A few minute ago, two handsome young men in well-tailored suits knocked on my door, clutching beautiful leather-bound books in manicured fingers. Under the guise of doing volunteer work they asked if I thought religion had any role to play in our world. I shook my head and began closing the door, “I don’t think so. Thank you.”
“Why not?” The young man asked.
An old instinct kept my hand. Politeness – an instinct that compels one to invite a guest in, offer tea, and ask after their family. I paused. “I grew up very religious and didn’t find any value that it brought to my life. Now, I’m quite busy, thank you.” I reached behind me for the doorknob again.
“What turned you off?”
Rehearsed questions. I could picture them in a room somewhere, role-playing these encounters. Talking past the objections with specific questions inspired to keep the person talking long enough that they can get a pitch in, or even a step into the door. It wouldn’t really matter what I might say in reply to the questions, but some ideas came to mind.
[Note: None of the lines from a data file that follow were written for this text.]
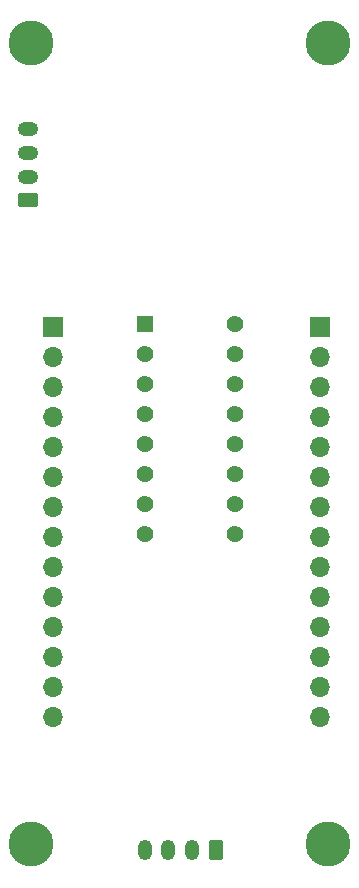
<source format=gbr>
%TF.GenerationSoftware,KiCad,Pcbnew,7.0.2-0*%
%TF.CreationDate,2023-12-19T13:36:21-05:00*%
%TF.ProjectId,Turbidity_v11,54757262-6964-4697-9479-5f7631312e6b,11*%
%TF.SameCoordinates,Original*%
%TF.FileFunction,Soldermask,Bot*%
%TF.FilePolarity,Negative*%
%FSLAX46Y46*%
G04 Gerber Fmt 4.6, Leading zero omitted, Abs format (unit mm)*
G04 Created by KiCad (PCBNEW 7.0.2-0) date 2023-12-19 13:36:21*
%MOMM*%
%LPD*%
G01*
G04 APERTURE LIST*
G04 Aperture macros list*
%AMRoundRect*
0 Rectangle with rounded corners*
0 $1 Rounding radius*
0 $2 $3 $4 $5 $6 $7 $8 $9 X,Y pos of 4 corners*
0 Add a 4 corners polygon primitive as box body*
4,1,4,$2,$3,$4,$5,$6,$7,$8,$9,$2,$3,0*
0 Add four circle primitives for the rounded corners*
1,1,$1+$1,$2,$3*
1,1,$1+$1,$4,$5*
1,1,$1+$1,$6,$7*
1,1,$1+$1,$8,$9*
0 Add four rect primitives between the rounded corners*
20,1,$1+$1,$2,$3,$4,$5,0*
20,1,$1+$1,$4,$5,$6,$7,0*
20,1,$1+$1,$6,$7,$8,$9,0*
20,1,$1+$1,$8,$9,$2,$3,0*%
G04 Aperture macros list end*
%ADD10C,3.800000*%
%ADD11R,1.425000X1.425000*%
%ADD12C,1.425000*%
%ADD13R,1.700000X1.700000*%
%ADD14O,1.700000X1.700000*%
%ADD15RoundRect,0.250000X0.625000X-0.350000X0.625000X0.350000X-0.625000X0.350000X-0.625000X-0.350000X0*%
%ADD16O,1.750000X1.200000*%
%ADD17RoundRect,0.250000X0.350000X0.625000X-0.350000X0.625000X-0.350000X-0.625000X0.350000X-0.625000X0*%
%ADD18O,1.200000X1.750000*%
G04 APERTURE END LIST*
D10*
%TO.C,REF\u002A\u002A*%
X135001000Y-127889000D03*
%TD*%
D11*
%TO.C,IC1*%
X144653000Y-83820000D03*
D12*
X144653000Y-86360000D03*
X144653000Y-88900000D03*
X144653000Y-91440000D03*
X144653000Y-93980000D03*
X144653000Y-96520000D03*
X144653000Y-99060000D03*
X144653000Y-101600000D03*
X152273000Y-101600000D03*
X152273000Y-99060000D03*
X152273000Y-96520000D03*
X152273000Y-93980000D03*
X152273000Y-91440000D03*
X152273000Y-88900000D03*
X152273000Y-86360000D03*
X152273000Y-83820000D03*
%TD*%
D13*
%TO.C,J4*%
X159512000Y-84074000D03*
D14*
X159512000Y-86614000D03*
X159512000Y-89154000D03*
X159512000Y-91694000D03*
X159512000Y-94234000D03*
X159512000Y-96774000D03*
X159512000Y-99314000D03*
X159512000Y-101854000D03*
X159512000Y-104394000D03*
X159512000Y-106934000D03*
X159512000Y-109474000D03*
X159512000Y-112014000D03*
X159512000Y-114554000D03*
X159512000Y-117094000D03*
%TD*%
D10*
%TO.C,REF\u002A\u002A*%
X160147000Y-60071000D03*
%TD*%
D15*
%TO.C,J3*%
X134710000Y-73358000D03*
D16*
X134710000Y-71358000D03*
X134710000Y-69358000D03*
X134710000Y-67358000D03*
%TD*%
D10*
%TO.C,REF\u002A\u002A*%
X135001000Y-60071000D03*
%TD*%
D17*
%TO.C,J2*%
X150624800Y-128332400D03*
D18*
X148624800Y-128332400D03*
X146624800Y-128332400D03*
X144624800Y-128332400D03*
%TD*%
D13*
%TO.C,J5*%
X136906000Y-84074000D03*
D14*
X136906000Y-86614000D03*
X136906000Y-89154000D03*
X136906000Y-91694000D03*
X136906000Y-94234000D03*
X136906000Y-96774000D03*
X136906000Y-99314000D03*
X136906000Y-101854000D03*
X136906000Y-104394000D03*
X136906000Y-106934000D03*
X136906000Y-109474000D03*
X136906000Y-112014000D03*
X136906000Y-114554000D03*
X136906000Y-117094000D03*
%TD*%
D10*
%TO.C,REF\u002A\u002A*%
X160147000Y-127889000D03*
%TD*%
M02*

</source>
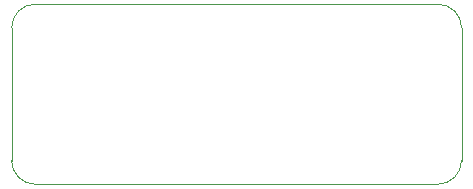
<source format=gbr>
%TF.GenerationSoftware,KiCad,Pcbnew,8.0.3*%
%TF.CreationDate,2024-07-05T12:35:55-05:00*%
%TF.ProjectId,Bald Probe Test Fixture rev1,42616c64-2050-4726-9f62-652054657374,1*%
%TF.SameCoordinates,Original*%
%TF.FileFunction,Profile,NP*%
%FSLAX46Y46*%
G04 Gerber Fmt 4.6, Leading zero omitted, Abs format (unit mm)*
G04 Created by KiCad (PCBNEW 8.0.3) date 2024-07-05 12:35:55*
%MOMM*%
%LPD*%
G01*
G04 APERTURE LIST*
%TA.AperFunction,Profile*%
%ADD10C,0.050000*%
%TD*%
G04 APERTURE END LIST*
D10*
X145320000Y-101600000D02*
X111220000Y-101600000D01*
X109220000Y-88360000D02*
G75*
G02*
X111220000Y-86360000I2000000J0D01*
G01*
X111220000Y-101600000D02*
G75*
G02*
X109220000Y-99600000I0J2000000D01*
G01*
X109220000Y-99600000D02*
X109220000Y-88360000D01*
X147320000Y-88360000D02*
X147320000Y-99600000D01*
X111220000Y-86360000D02*
X145320000Y-86360000D01*
X147320000Y-99600000D02*
G75*
G02*
X145320000Y-101600000I-2000000J0D01*
G01*
X145320000Y-86360000D02*
G75*
G02*
X147320000Y-88360000I0J-2000000D01*
G01*
M02*

</source>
I might have mentioned my absolute hatred for the institution of prayer – that cornerstone of the faithful – and my disgust with the belief of any sort of interventionist divinity. On a more material note, I might have gone into the corruption of religious orders, the manipulation of texts to fit trending political ideologies, the institutional racism, sexism, and the hatred of sexuality; not to mention the role religion has played over and over in global conflict. To put a cap on the shit-mountain, I might have mentioned the offensive act of evangelism itself.
For a second, I even considered inviting this person in to actually fight it out, but nothing depresses me more than atheists and theists talk past each other for hours accomplishing nothing, and I didn’t want to include myself among that doomed population. I’ve managed so far in life to be content with my own lack of belief seeking to inspire no-one else and I think that might be the best way to live.
So, I laughed, shook my head at the arrogance of this man who assumed I might discuss such intimate topics with a stranger and told him that I didn’t need to talk about this right now, bid them both a good night, and finally, shut the door.
And then I winced, because I didn’t offer them a cup of tea. If only they had wanted to discuss relief work in Africa, environmental preservation, increase government oversight of corporations, removing outsider funding of political campaigns, or, hell, game theory, the current console war, the slew of Oscar nominated films, the new M83 album, Game of Thrones theories, True Detective, Batman, anything but my personal belief about God, I wouldn’t have hesitated in inviting them in.